**Task description:** Starting from the line with "299 370 0.87", transcribe each line to the end of the records below. Copy them exactly and write nothing else.

**Available data:**
- - - -

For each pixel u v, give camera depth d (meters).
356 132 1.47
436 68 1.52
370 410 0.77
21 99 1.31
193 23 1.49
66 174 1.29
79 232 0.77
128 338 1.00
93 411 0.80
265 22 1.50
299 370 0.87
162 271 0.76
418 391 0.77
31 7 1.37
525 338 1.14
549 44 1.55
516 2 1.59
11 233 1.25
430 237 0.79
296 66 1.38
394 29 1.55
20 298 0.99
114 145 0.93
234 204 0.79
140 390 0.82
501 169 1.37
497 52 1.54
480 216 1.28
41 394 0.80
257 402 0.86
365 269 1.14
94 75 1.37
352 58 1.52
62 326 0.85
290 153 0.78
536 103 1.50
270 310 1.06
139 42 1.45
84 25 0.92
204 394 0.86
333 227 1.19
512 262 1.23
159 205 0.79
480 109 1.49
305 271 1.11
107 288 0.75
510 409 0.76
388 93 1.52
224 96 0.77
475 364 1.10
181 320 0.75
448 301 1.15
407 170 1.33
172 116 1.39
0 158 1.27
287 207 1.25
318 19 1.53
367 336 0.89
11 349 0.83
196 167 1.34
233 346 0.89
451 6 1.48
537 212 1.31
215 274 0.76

- - - -

**Task answer:**
299 370 0.87
162 271 0.76
418 391 0.77
31 7 1.37
525 338 1.14
549 44 1.55
516 2 1.59
11 233 1.25
430 237 0.79
296 66 1.38
394 29 1.55
20 298 0.99
114 145 0.93
234 204 0.79
140 390 0.82
501 169 1.37
497 52 1.54
480 216 1.28
41 394 0.80
257 402 0.86
365 269 1.14
94 75 1.37
352 58 1.52
62 326 0.85
290 153 0.78
536 103 1.50
270 310 1.06
139 42 1.45
84 25 0.92
204 394 0.86
333 227 1.19
512 262 1.23
159 205 0.79
480 109 1.49
305 271 1.11
107 288 0.75
510 409 0.76
388 93 1.52
224 96 0.77
475 364 1.10
181 320 0.75
448 301 1.15
407 170 1.33
172 116 1.39
0 158 1.27
287 207 1.25
318 19 1.53
367 336 0.89
11 349 0.83
196 167 1.34
233 346 0.89
451 6 1.48
537 212 1.31
215 274 0.76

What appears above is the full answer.